Sanat eğitimi, çocuklara yorumlama, eleştirme ve görsel bilgiyi kullanmayı öğreten etkenlerin başında geliyor. Birçok uzman çocukların doğduğu andan itibaren 6 yaşına kadar olan süreçte sağlıklı bir gelişim yaşaması için sanatla ilişki halinde olması gerektiği ve ailelere bu konuda çok önemli görevler düştüğünü vurguluyor. Uzmanlar, çocuk ve sanat ilişkisinde önemli bir rol model olan ailelerin bu süreçte nasıl bir yol izlemeleri gerektiğini ise 5 madde ile açıklıyor:
Renkleri kullanırken çocuklarınızı özgür bırakın: Psikolojik araştırmalar, resimler aracılığıyla çocukların düşünce, duygu, hayal gücü ve iradelerine ait özelliklerin ortaya çıktığını ve resimlerin çocukların aklına açılan bir çeşit ‘pencere’ olduğunu gösteriyor. Bu nedenle resim yaparken çocukların kullandıkları renkleri kısıtlamadan onları özgür bırakmak önem taşıyor.

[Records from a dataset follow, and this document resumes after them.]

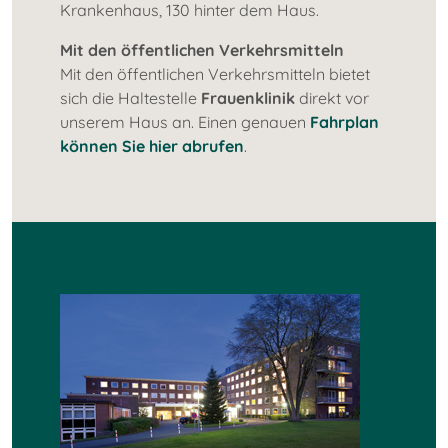
Krankenhaus, 130 hinter dem Haus.
Mit den öffentlichen Verkehrsmitteln
Mit den öffentlichen Verkehrsmitteln bietet
sich die Haltestelle
Frauenklinik
direkt vor
unserem Haus an. Einen genauen
Fahrplan
können Sie hier abrufen
.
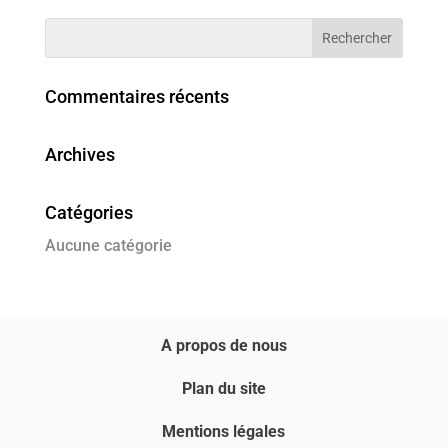
Commentaires récents
Archives
Catégories
Aucune catégorie
A propos de nous
Plan du site
Mentions légales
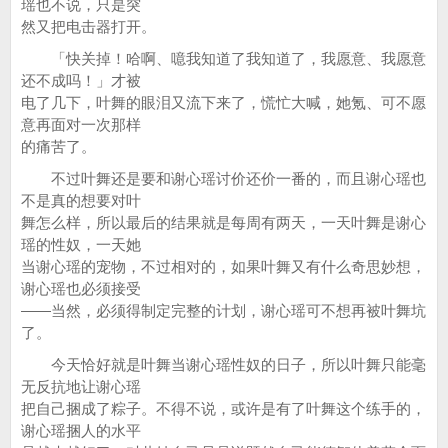
瑶也不说，只是突
然又把电击器打开。
「快关掉！哈啊、噫我知道了我知道了，我愿意、我愿意
还不成吗！」才被
电了几下，叶舞的眼泪又流下来了，慌忙大喊，她氪、可不愿
意再面对一次那样
的痛苦了。
不过叶舞还是要和谢心瑶讨价还价一番的，而且谢心瑶也
不是真的想要对叶
舞怎么样，所以最后的结果就是每周有两天，一天叶舞是谢心
瑶的性奴，一天她
当谢心瑶的宠物，不过相对的，如果叶舞又有什么奇思妙想，
谢心瑶也必须接受
——当然，必须得制定完整的计划，谢心瑶可不想再被叶舞坑
了。
今天恰好就是叶舞当谢心瑶性奴的日子，所以叶舞只能毫
无反抗地让谢心瑶
把自己捆成了粽子。不得不说，或许是有了叶舞这个练手的，
谢心瑶捆人的水平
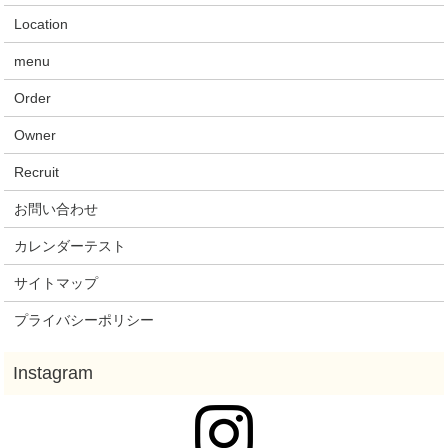
Location
menu
Order
Owner
Recruit
お問い合わせ
カレンダーテスト
サイトマップ
プライバシーポリシー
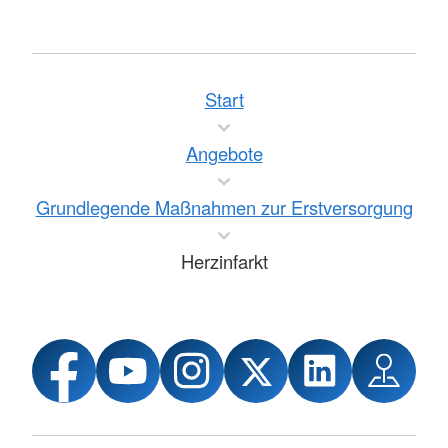
Start
Angebote
Grundlegende Maßnahmen zur Erstversorgung
Herzinfarkt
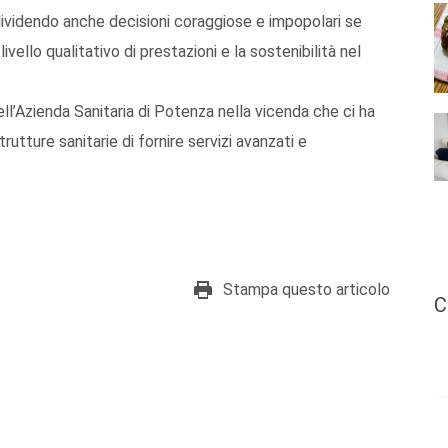
dividendo anche decisioni coraggiose e impopolari se
ivello qualitativo di prestazioni e la sostenibilità nel
ell’Azienda Sanitaria di Potenza nella vicenda che ci ha
utture sanitarie di fornire servizi avanzati e
Stampa questo articolo
C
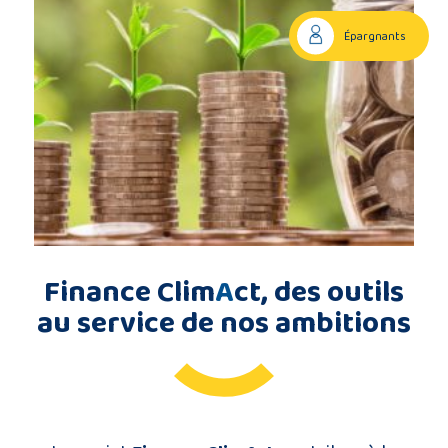
Description
Épargnants
du
projet
Membres
du
consortium
Finance Clim
A
ct, des outils
au service de nos ambitions
Contact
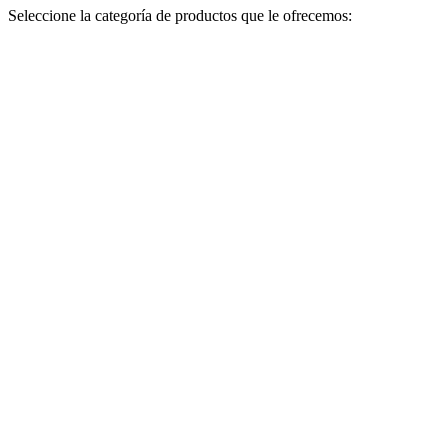
Seleccione la categoría de productos que le ofrecemos:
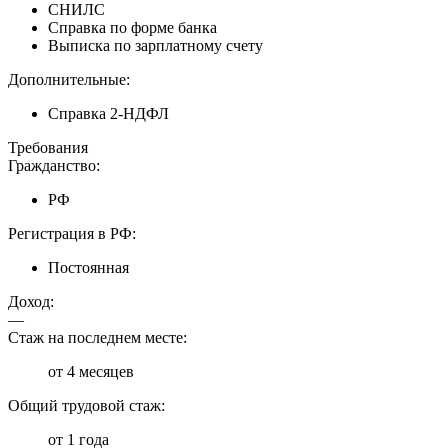
СНИЛС
Справка по форме банка
Выписка по зарплатному счету
Дополнительные:
Справка 2-НДФЛ
Требования
Гражданство:
РФ
Регистрация в РФ:
Постоянная
Доход:
—
Стаж на последнем месте:
от 4 месяцев
Общий трудовой стаж:
от 1 года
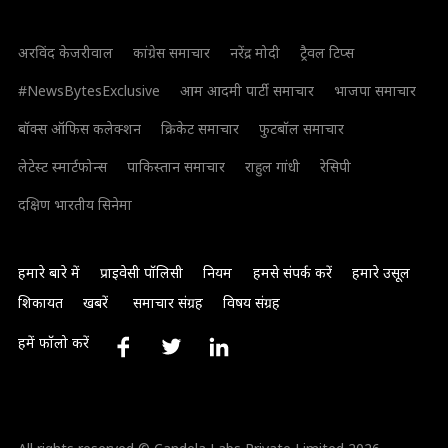
अरविंद केजरीवाल
कांग्रेस समाचार
नरेंद्र मोदी
ट्रैवल टिप्स
#NewsBytesExclusive
आम आदमी पार्टी समाचार
भाजपा समाचार
बॉक्स ऑफिस कलेक्शन
क्रिकेट समाचार
फुटबॉल समाचार
लेटेस्ट स्मार्टफोन्स
पाकिस्तान समाचार
राहुल गांधी
रेसिपी
दक्षिण भारतीय सिनेमा
हमारे बारे में
प्राइवेसी पॉलिसी
नियम
हमसे संपर्क करें
हमारे उसूल
शिकायत
खबरें
समाचार संग्रह
विषय संग्रह
हमें फॉलो करें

Resim yaparken dijitali kullanmaktan kaçının: İsviçre Uygulamalı Bilimler ve Sanatlar Üniversitesi’nde görsel eğitim uzmanı olan Luigi Moro, görsel eğitimin çocukların zekâ ve sezgi yeteneklerini geliştirdiğini, estetik anlayışlarını ve zevklerini de keskinleştirdiğini belirtiyor. Moro’ya göre sanatın elle yapılması, dokunmatik ekranda parmak hareketleriyle yapılmasından çok daha önemli.
Çizimleri siz yapmayın: Ebeveynler örnek olması adına çocuklarına bir şeyler çizmeyi gösterdiği zaman bu durum çocuk için moral bozucu olabiliyor. Bunun yerine çocuğun yanında oturup onun çizimleriyle veya boyamalarıyla yakından ilgilendiğinizi göstermek çok daha motive edici bir etken oluyor.
Etrafın kirlenmesinden korkmayın: Çocukların özgürce denemeler yapabileceği ve ortalığı dilediği gibi dağıtabileceği bir alanı olması resim yapma hevesini tetikliyor.
Sanatını yargılamaktan kaçının: Çocuklara resmi nasıl yapacağını söylemekten ya da yarattığı eseri eleştirmekten kaçının. Onlara spesifik bir görsel çizmesini söylemek yerine farklı kalem ve kağıt türlerini kullanmaları veya renkleri birbiriyle karıştırmayı denemeleri için onları teşvik edin.